Тогда Аглая и проснулась.
Аглая ныряла под скамьи, скатерти и столы. Аглая рылась в перине. Под пальцами сминалось накрахмаленное полотно и падали чашки. В подушках, конечно, ничего не лежало. Все тетради сгинули в колодце. А Гаврюшу выронила еще в лесу поди. Аглая заметила, что рубаха на ней новая. Такая белая и свежая, как у царицы самой. Аглая не всегда жила оборванкой. В лучшие времена бабушка одевала ее в поволжский лен, а на голову повязывала батистовою ленту. Аглая не носила лаптей, бабушка считала, от них преют ноги. Они обе обувались в кожаные туфли, сшитые у городского сапожника.

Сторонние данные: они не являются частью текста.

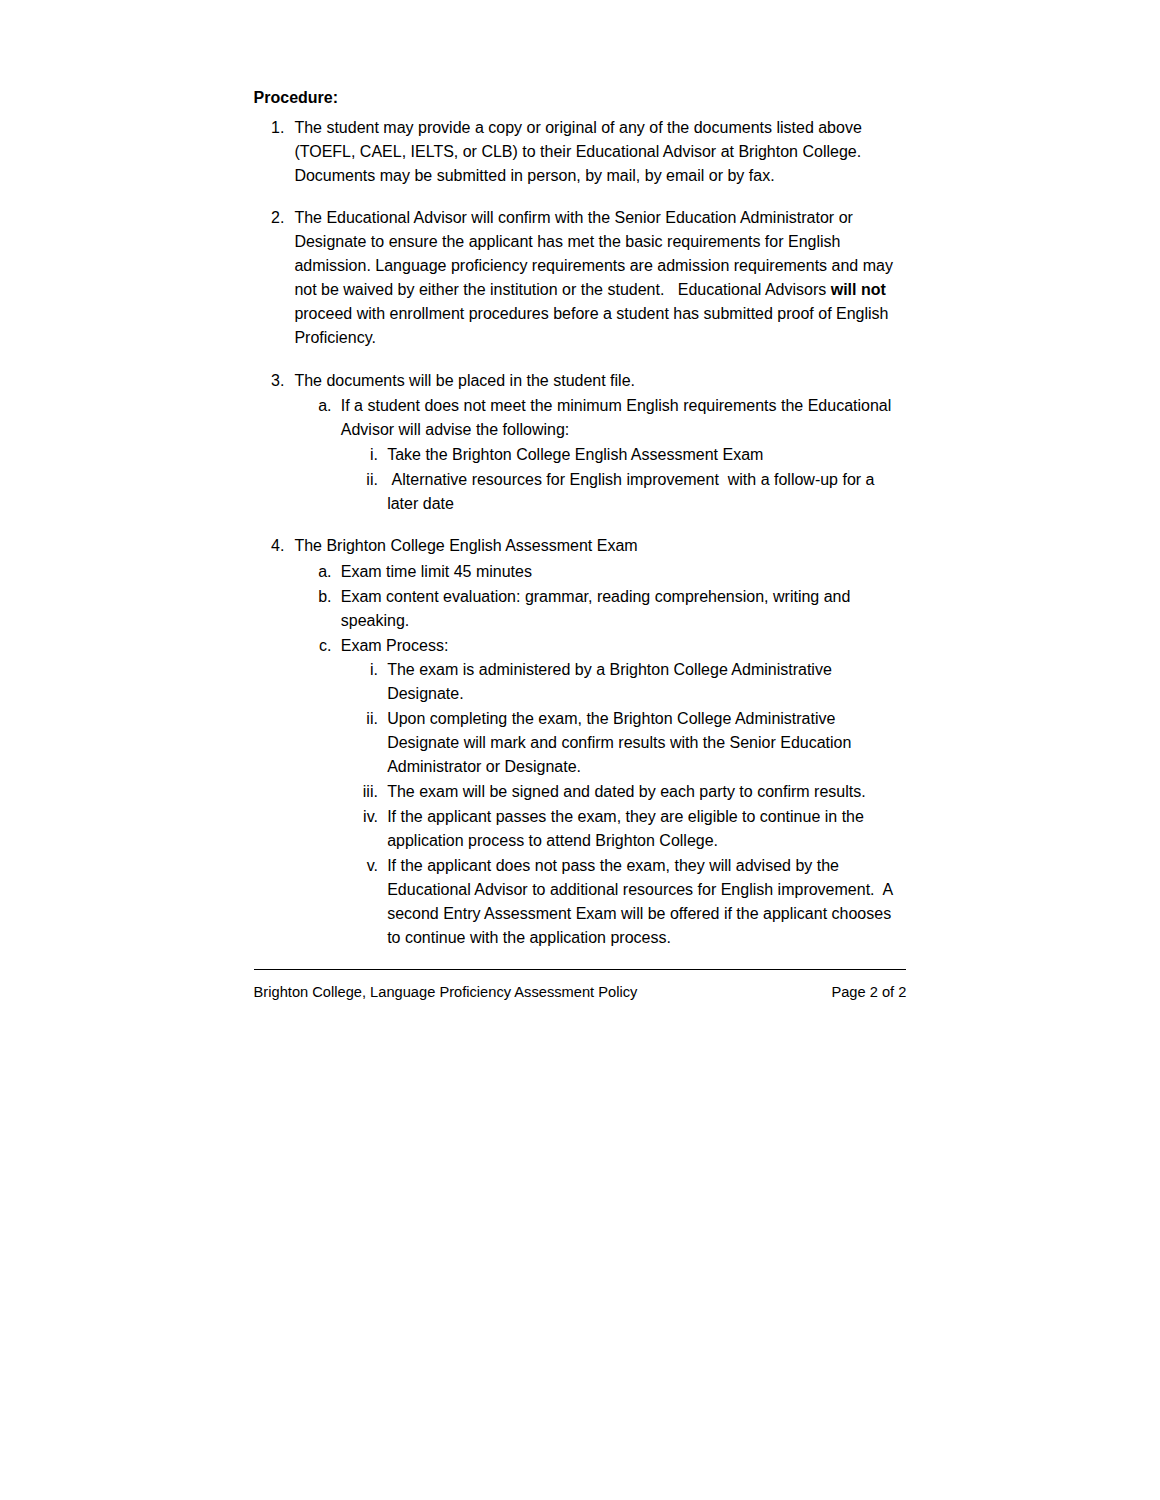Procedure:
The student may provide a copy or original of any of the documents listed above (TOEFL, CAEL, IELTS, or CLB) to their Educational Advisor at Brighton College. Documents may be submitted in person, by mail, by email or by fax.
The Educational Advisor will confirm with the Senior Education Administrator or Designate to ensure the applicant has met the basic requirements for English admission. Language proficiency requirements are admission requirements and may not be waived by either the institution or the student. Educational Advisors will not proceed with enrollment procedures before a student has submitted proof of English Proficiency.
The documents will be placed in the student file.
If a student does not meet the minimum English requirements the Educational Advisor will advise the following:
Take the Brighton College English Assessment Exam
Alternative resources for English improvement with a follow-up for a later date
The Brighton College English Assessment Exam
Exam time limit 45 minutes
Exam content evaluation: grammar, reading comprehension, writing and speaking.
Exam Process:
The exam is administered by a Brighton College Administrative Designate.
Upon completing the exam, the Brighton College Administrative Designate will mark and confirm results with the Senior Education Administrator or Designate.
The exam will be signed and dated by each party to confirm results.
If the applicant passes the exam, they are eligible to continue in the application process to attend Brighton College.
If the applicant does not pass the exam, they will advised by the Educational Advisor to additional resources for English improvement. A second Entry Assessment Exam will be offered if the applicant chooses to continue with the application process.
Brighton College, Language Proficiency Assessment Policy Page 2 of 2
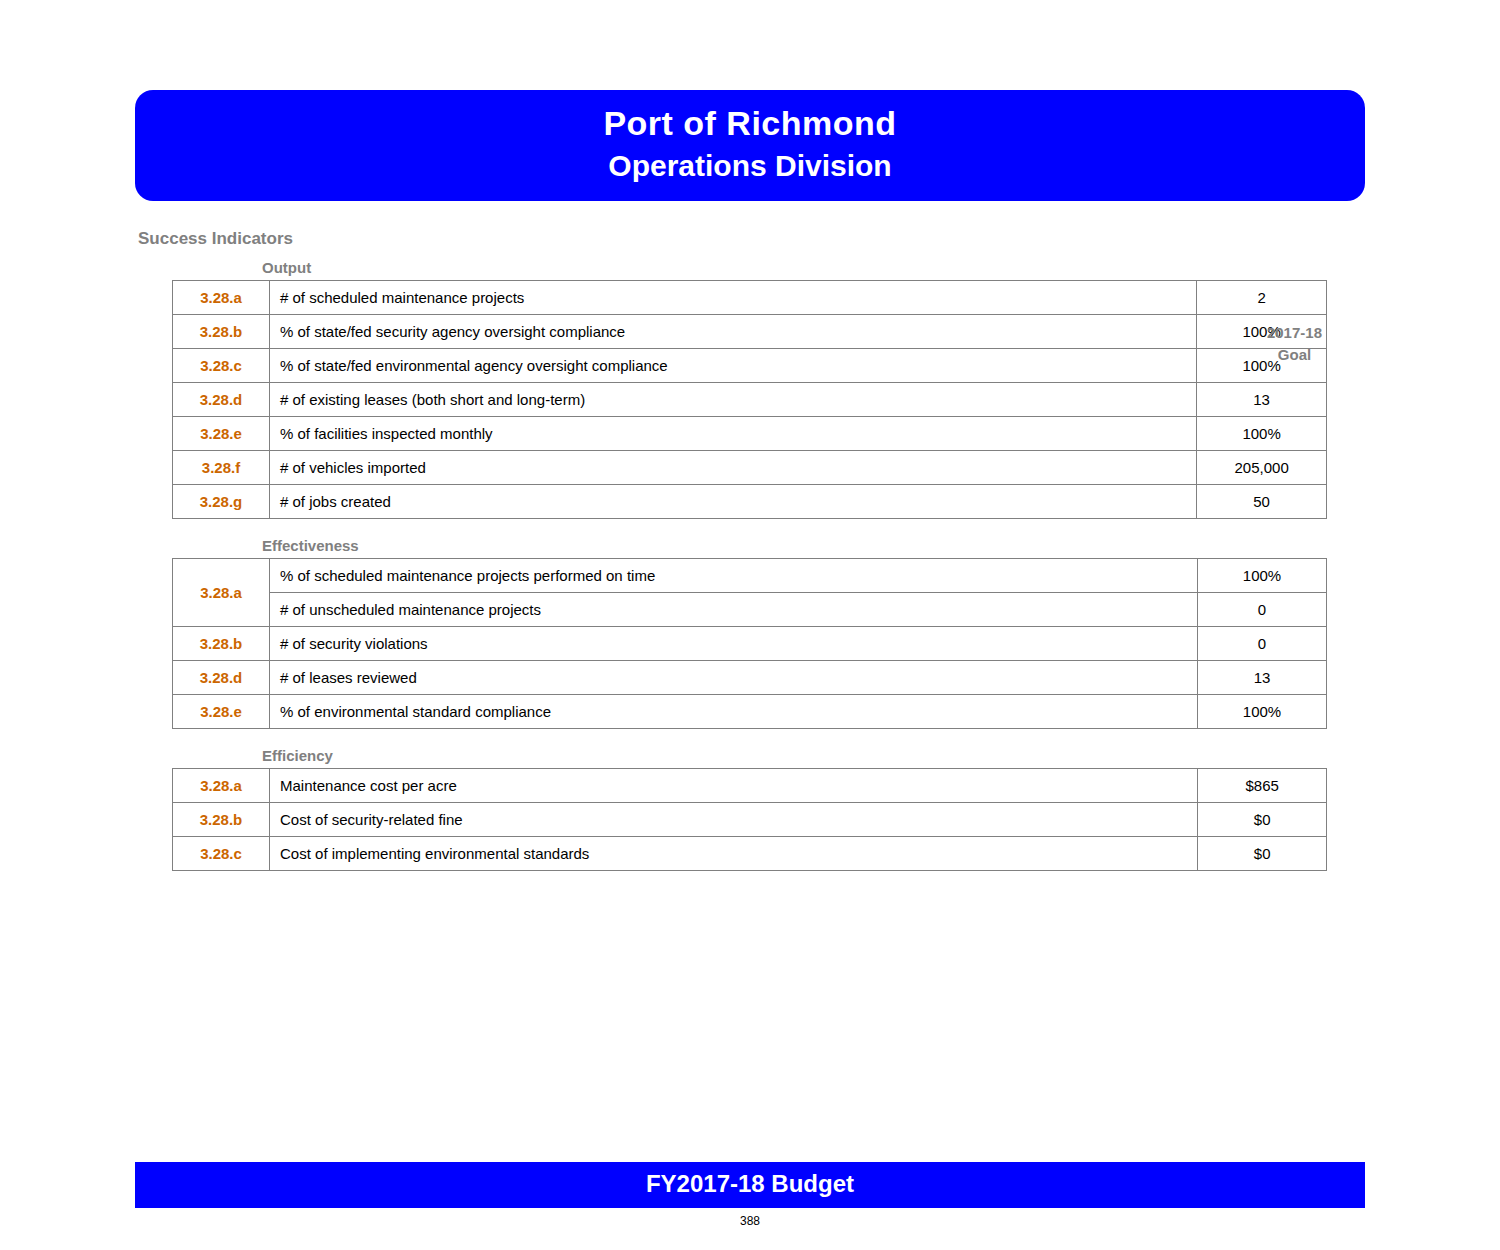Port of Richmond
Operations Division
Success Indicators
2017-18
Goal
Output
| 3.28.a | # of scheduled maintenance projects | 2 |
| 3.28.b | % of state/fed security agency oversight compliance | 100% |
| 3.28.c | % of state/fed environmental agency oversight compliance | 100% |
| 3.28.d | # of existing leases (both short and long-term) | 13 |
| 3.28.e | % of facilities inspected monthly | 100% |
| 3.28.f | # of vehicles imported | 205,000 |
| 3.28.g | # of jobs created | 50 |
Effectiveness
| 3.28.a | % of scheduled maintenance projects performed on time | 100% |
| # of unscheduled maintenance projects | 0 |
| 3.28.b | # of security violations | 0 |
| 3.28.d | # of leases reviewed | 13 |
| 3.28.e | % of environmental standard compliance | 100% |
Efficiency
| 3.28.a | Maintenance cost per acre | $865 |
| 3.28.b | Cost of security-related fine | $0 |
| 3.28.c | Cost of implementing environmental standards | $0 |
FY2017-18 Budget
388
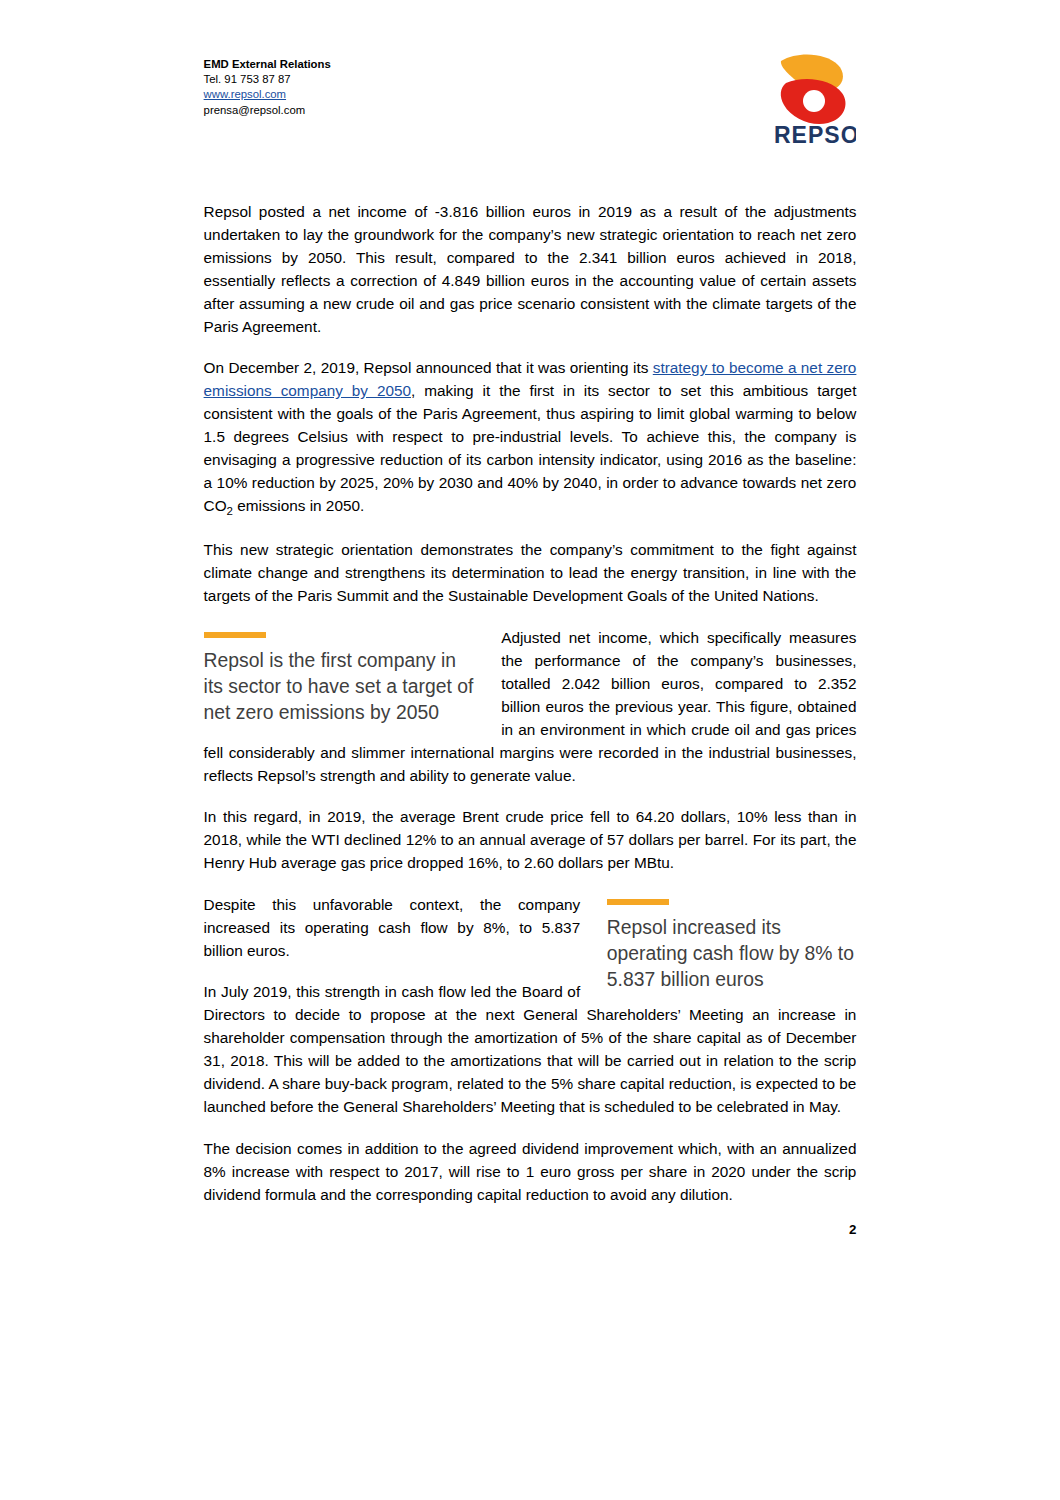EMD External Relations
Tel. 91 753 87 87
www.repsol.com
prensa@repsol.com
REPSOL
Repsol posted a net income of -3.816 billion euros in 2019 as a result of the adjustments undertaken to lay the groundwork for the company’s new strategic orientation to reach net zero emissions by 2050. This result, compared to the 2.341 billion euros achieved in 2018, essentially reflects a correction of 4.849 billion euros in the accounting value of certain assets after assuming a new crude oil and gas price scenario consistent with the climate targets of the Paris Agreement.
On December 2, 2019, Repsol announced that it was orienting its strategy to become a net zero emissions company by 2050, making it the first in its sector to set this ambitious target consistent with the goals of the Paris Agreement, thus aspiring to limit global warming to below 1.5 degrees Celsius with respect to pre-industrial levels. To achieve this, the company is envisaging a progressive reduction of its carbon intensity indicator, using 2016 as the baseline: a 10% reduction by 2025, 20% by 2030 and 40% by 2040, in order to advance towards net zero CO2 emissions in 2050.
This new strategic orientation demonstrates the company’s commitment to the fight against climate change and strengthens its determination to lead the energy transition, in line with the targets of the Paris Summit and the Sustainable Development Goals of the United Nations.
Repsol is the first company in its sector to have set a target of net zero emissions by 2050
Adjusted net income, which specifically measures the performance of the company’s businesses, totalled 2.042 billion euros, compared to 2.352 billion euros the previous year. This figure, obtained in an environment in which crude oil and gas prices fell considerably and slimmer international margins were recorded in the industrial businesses, reflects Repsol’s strength and ability to generate value.
In this regard, in 2019, the average Brent crude price fell to 64.20 dollars, 10% less than in 2018, while the WTI declined 12% to an annual average of 57 dollars per barrel. For its part, the Henry Hub average gas price dropped 16%, to 2.60 dollars per MBtu.
Repsol increased its operating cash flow by 8% to 5.837 billion euros
Despite this unfavorable context, the company increased its operating cash flow by 8%, to 5.837 billion euros.
In July 2019, this strength in cash flow led the Board of Directors to decide to propose at the next General Shareholders’ Meeting an increase in shareholder compensation through the amortization of 5% of the share capital as of December 31, 2018. This will be added to the amortizations that will be carried out in relation to the scrip dividend. A share buy-back program, related to the 5% share capital reduction, is expected to be launched before the General Shareholders’ Meeting that is scheduled to be celebrated in May.
The decision comes in addition to the agreed dividend improvement which, with an annualized 8% increase with respect to 2017, will rise to 1 euro gross per share in 2020 under the scrip dividend formula and the corresponding capital reduction to avoid any dilution.
2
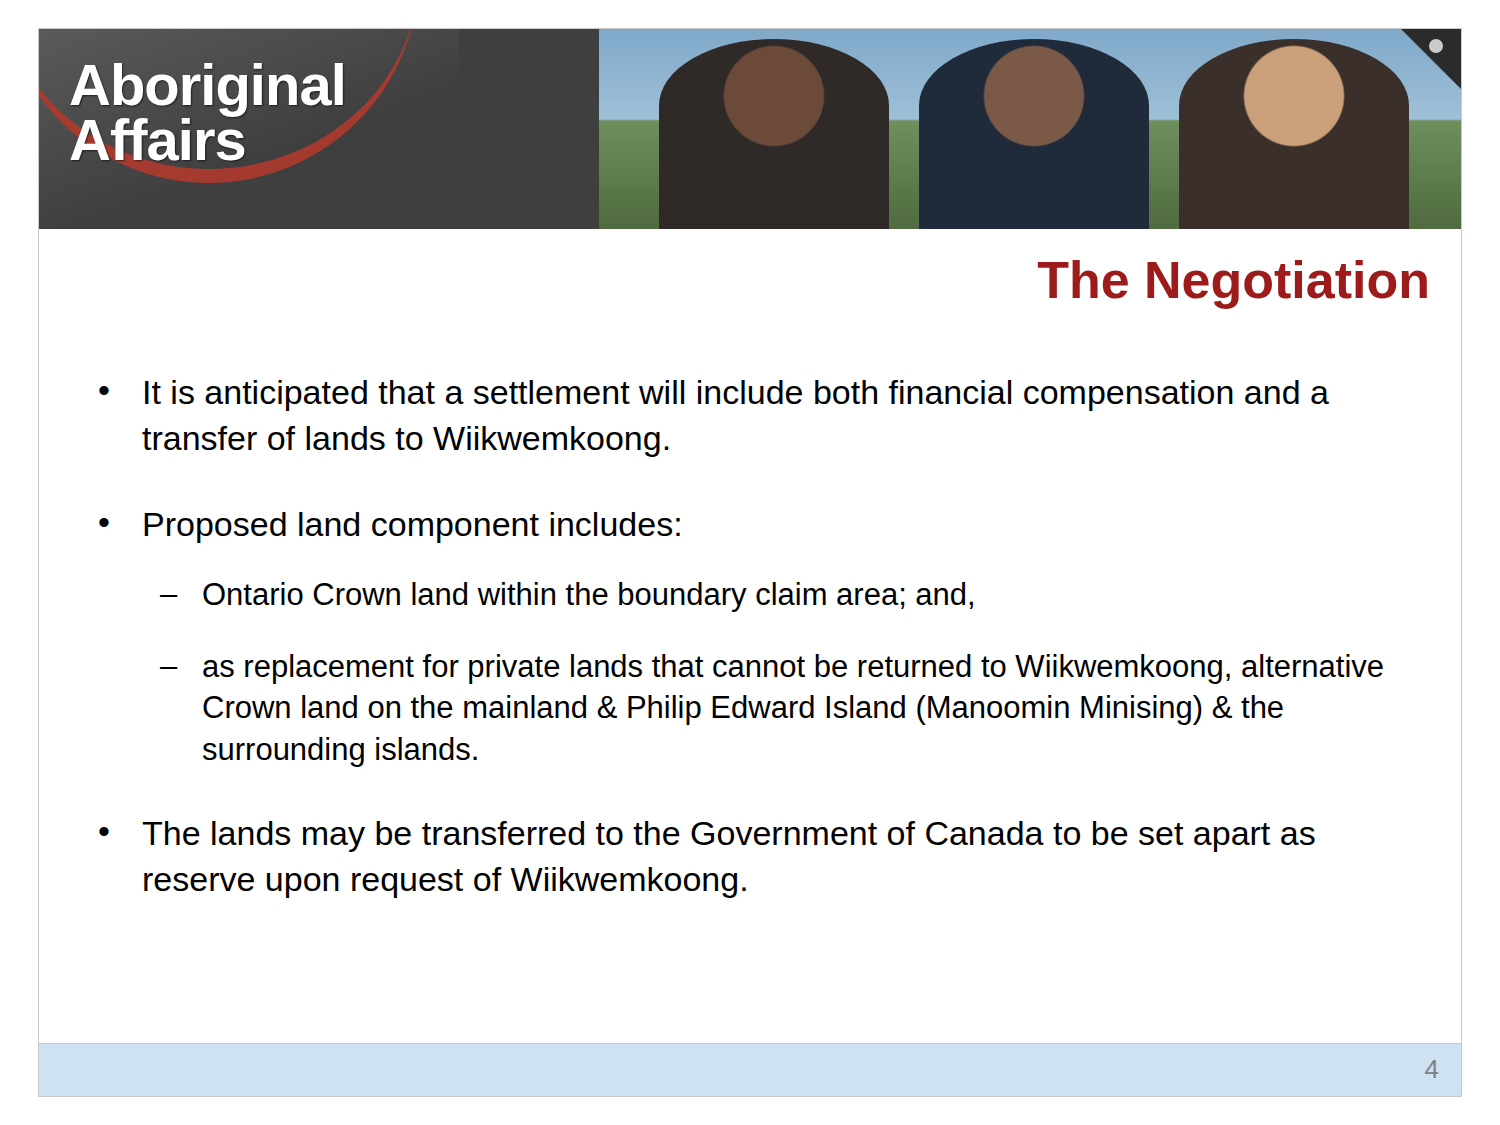Aboriginal Affairs
The Negotiation
It is anticipated that a settlement will include both financial compensation and a transfer of lands to Wiikwemkoong.
Proposed land component includes:
Ontario Crown land within the boundary claim area; and,
as replacement for private lands that cannot be returned to Wiikwemkoong, alternative Crown land on the mainland & Philip Edward Island (Manoomin Minising) & the surrounding islands.
The lands may be transferred to the Government of Canada to be set apart as reserve upon request of Wiikwemkoong.
4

— А давеча привели эту, самозванку болотную. Глазища злые, уж царь наш, сын Матушки-Реки, и так ей, и сяк. Мол, признай, что украла гребень Вошенки. А та ни в какую. Молчит и смотрит. Ох, всегда не любила я эту Хованью.
Аглая навострила ушли. Она скатилась с перин. В горнице было очень богато. Ни старшина, ни танин муж — никто не жил так, как водный народ. На кровати высилась башня перин, сверху стелился синий балдахин, расшитый жемчугами. Аглая обошла стол со вчерашней трапезой. Яства выглядели свежими, будто бы их выставили только сейчас. На окне висело полотенце. Оно было из белого бархату, а по краям шли вышитые волны. Они словно качались.
— Она-то хоть русалка, — произнес другой голос. — Не то что Сирин окаянная. Моя очередь носить ей еду. Она как глянет, аж мороз по коже. А эти руки, бррр.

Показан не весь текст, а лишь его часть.